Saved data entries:

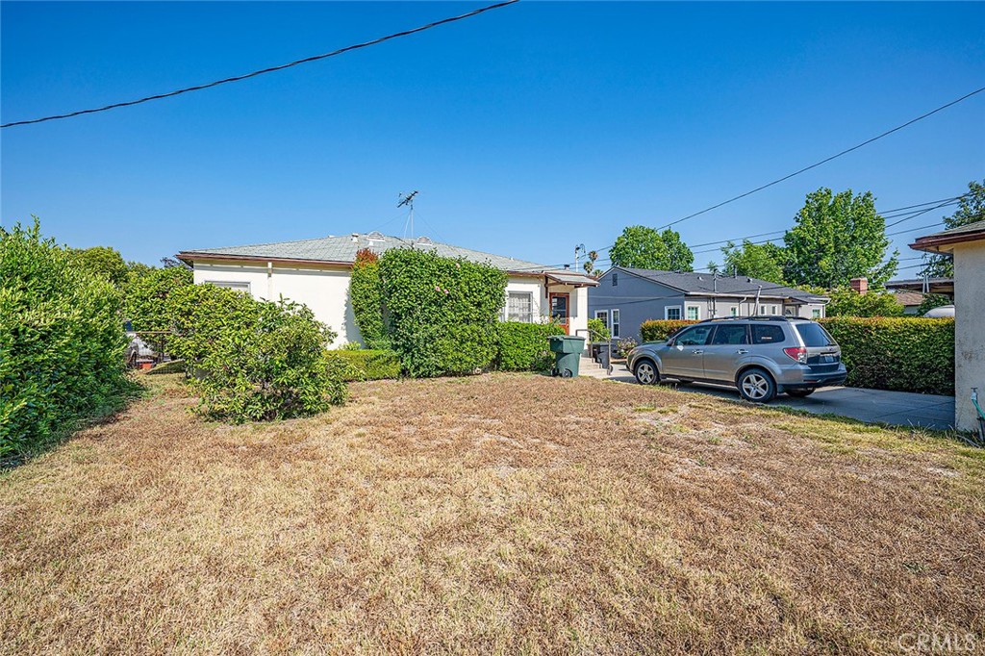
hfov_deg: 100.4
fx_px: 410
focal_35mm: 15
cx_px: 492
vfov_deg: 77.3
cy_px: 328
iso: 200
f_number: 5.6
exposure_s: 1/1000
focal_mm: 15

■ **How to complete this task**
Return all records verbatim and drop the pictures.

■ **Written response**
hfov_deg: 100.4
fx_px: 410
focal_35mm: 15
cx_px: 492
vfov_deg: 77.3
cy_px: 328
iso: 200
f_number: 5.6
exposure_s: 1/1000
focal_mm: 15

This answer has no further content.